Editor's notebook: Back to Park Your Age, or, a warm day in Antarctica

Part trivia project, part exercise program, PYA is back.

Park Your Age, that is, a little tradition I started in 2000 or so. This year’s number? The clock comes ‘round to 59, which I will turn on Monday. (Chocolate is definitely my favorite flavor cake, FYI.)

In PYA, you park in the numbered spot in the Hood River News that matches your age. I started PYA (and writing interminably about it) 17 years ago at age 42; that year, the parking spaces were inexplicably numbered; no space assignments were ever issued.

No one knows why it was done, but it was, so I decided that PYA would bring a middling sense of order to that newly-delineated asphalt universe.

I realized that space 42, being up and away from the building, had practical as well as symbolic value, giving me a locus to contemplate aging, and a healthy distance to walk back and forth from office to car several times a day.

There is a true yin-and-yang to PYA, starting back at 42. It was cosmic — “The answer to the Universe and Everything,” wrote Douglas Adams), and earthly — leaving the closer spaces to paying customers.

Forty-five was a lot of fun to write about because of things like 45rpm records, and 49 (finding gold) and 52 (cards in a deck, weeks in a year) also felt laden with portent.

Few others have lived the PYA ethos, but that’s okay.

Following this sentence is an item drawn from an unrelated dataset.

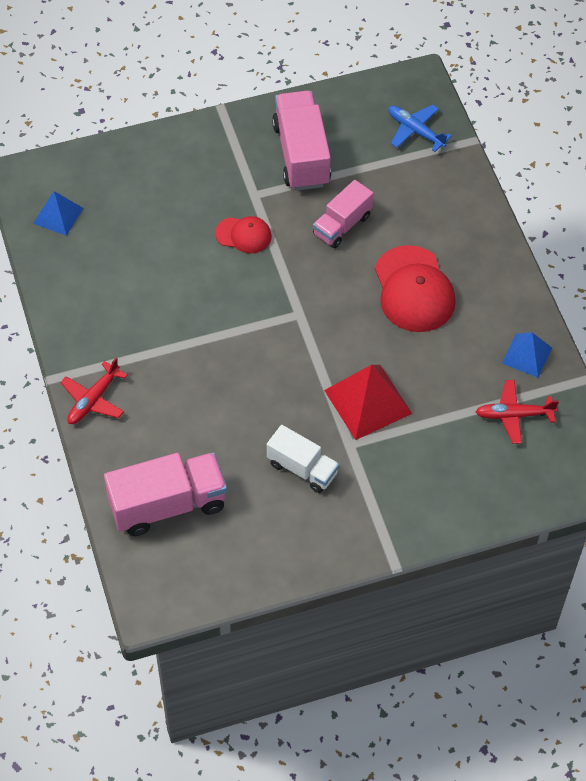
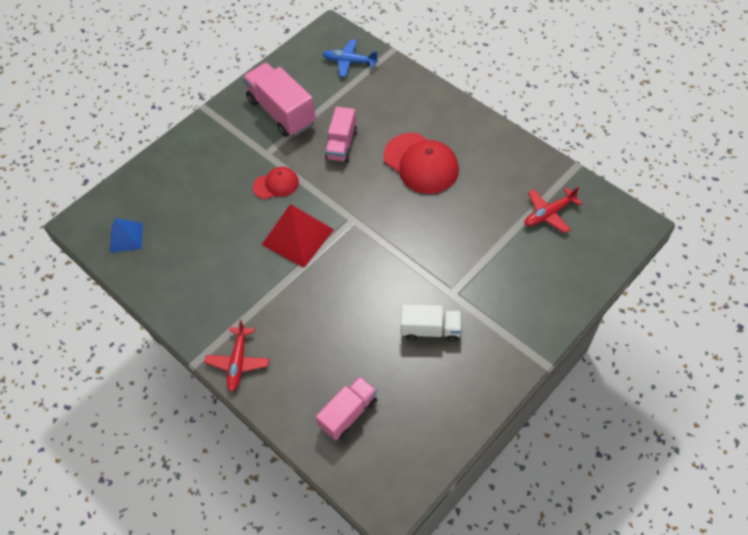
camera: 25 degrees left, 0 degrees up
pink truck [104,452,227,536] -> pink truck [316,376,377,441], size x0.62
red pyramid [324,365,412,440] -> red pyramid moved to [262,204,334,268]
blue pyramid [502,332,552,378] -> none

It gets mentioned; some people do it sometimes. And for myself, in those years when my PYA space was close to the building I opted for another space. In past years, certain numbers either did not exist or were taken up by the dumpster, or were too close to the dumpster for comfort. Such was the case with 58.

Some attentive readers might remember that I “retired” the PYA chronicle two years ago, upon turning the hyper-cool age 57 (Heinz! Chevy!) and writing that 58 and 59 would be the JV team.

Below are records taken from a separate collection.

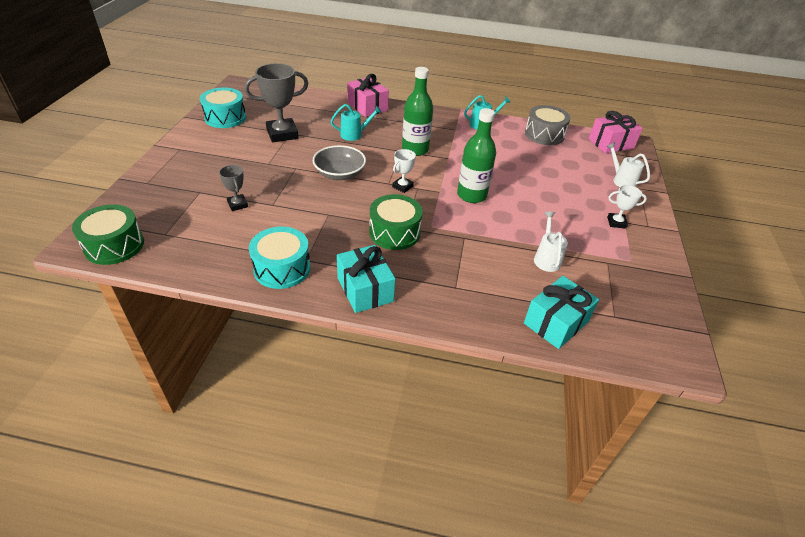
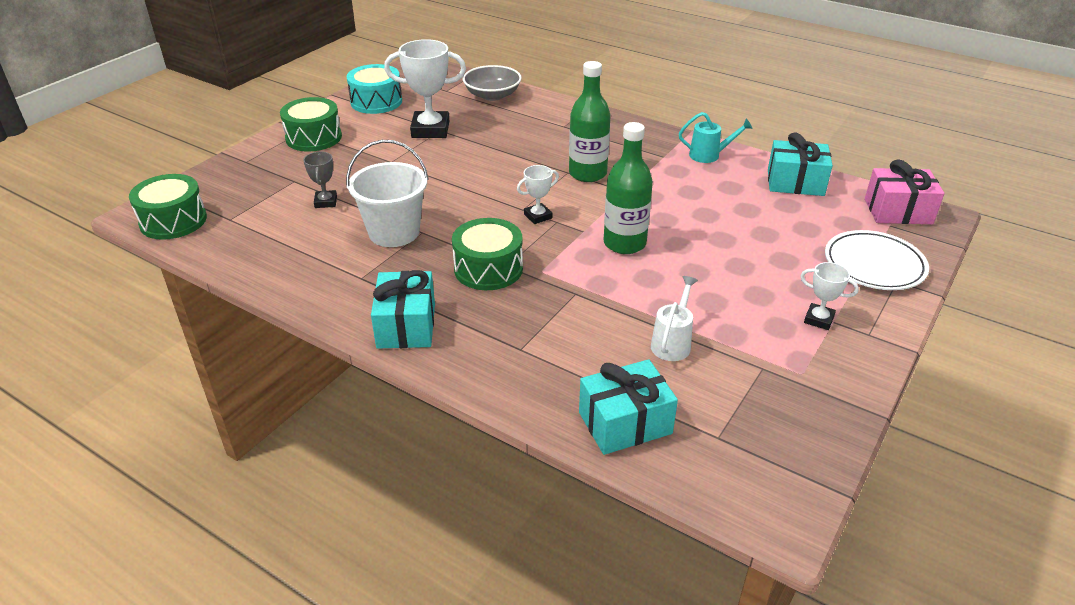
camera: 25 degrees right, 5 degrees down
grey trophy [244,63,308,142] -> white trophy [384,39,466,138]
turquoise drum [249,227,311,289] -> none
grey bowl [313,145,366,180] -> grey bowl moved to [463,65,522,101]
turquoise watering can [331,104,382,141] -> none
pink gift [347,74,389,117] -> none
grey drum [525,105,570,145] -> turquoise gift [768,132,833,196]
white watering can [607,142,650,187] -> white plate [825,230,929,290]
none -> green drum [280,97,342,152]
none -> white bucket [346,140,429,247]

That is essentially true. And I skipped 58, but as I park in space 59 this year, the number got under my skin a little.

And while 60 will be off-limits, 59 is open. So whenever I can, I park there: all the way up the parking lot against the west retaining wall, giving me a long walk each time.

Thus I again look for some meaning in the June-to-June PYA number.

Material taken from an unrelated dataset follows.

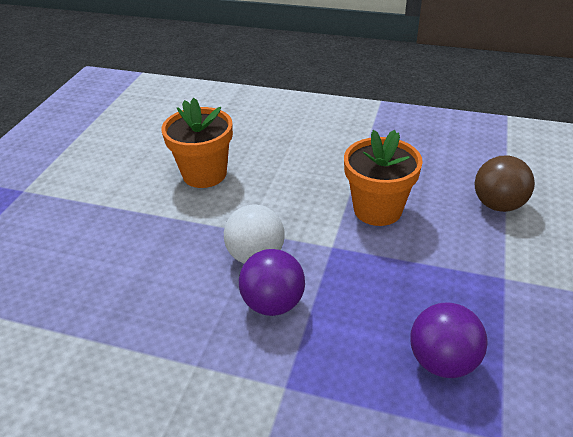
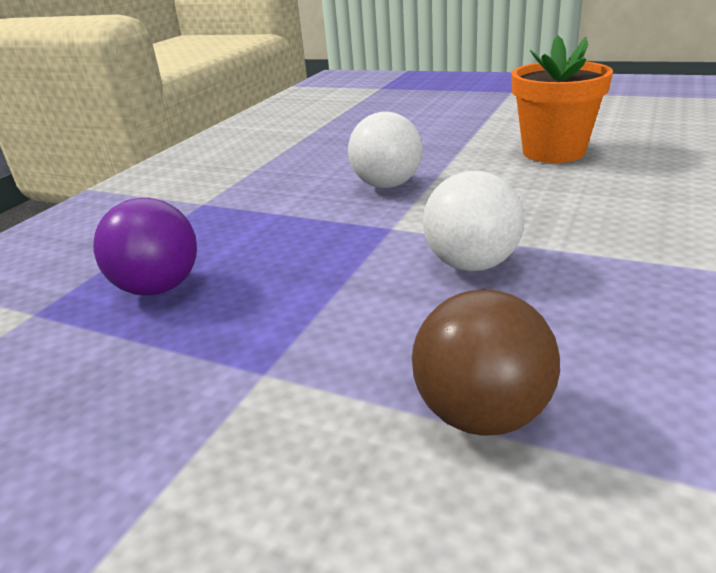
camera: 100 degrees right, 10 degrees down
purple ball [239,249,305,316] -> none
orange flower pot [344,130,423,226] -> white ball [423,171,525,271]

Admittedly 1959 was not so iconic a car year as, say, 1923, 1952 or 1957. However, a vintage Stratocaster guitar came out of 1959 — and a whole lot of other cool rock-n-roll gear.

But this is not about the year ’59 so much as the number itself.

I’d love to drive Interstate 59 through Alabama and Louisiana, and can report that the highest temperature ever recorded on Antarctica (Jan. 5, 1974) was 59 degrees, and the highest Atlantic Ocean wave and the longest shark ever caught (in Thailand) both measured 59 feet.

Only eight PGA tour players have ever recorded a 59-stroke round, and only 59 percent of the moon’s surface is visible from the Earth.

In 2015, a movie “59” came out, and danged if I don’t wish I came up with the premise: “In rural Ireland” (IMDB tells us)” three down on their luck strangers, a troubled Indian teacher, a penniless Irish pensioner and a feisty veterinary surgeon hatch an audacious plan to win a million pound song contest, but must first create the greatest Christmas song ever written, as a Guardian Angel looks on.”

We don’t have enough movies with feisty veterinary surgeons!

The clock is ticking on PYA, because the lot numbers only go up to 65. El Cuate food truck occupies 61-65, and space 60 should be left for customers of El Cuate. And we definitely want El Cuate to stay.

So PYA will stop at 59.

All this seems sort of trivial, though, but one aspect of the number certainly held my attention when I read it:

The 59th is the last second of each hour and the 59th is the last minute of each hour.

And the way I look at that is, yes, leading up to just starting another hour, another tour around the clock always comes after the auspicious 59. Look for my car there.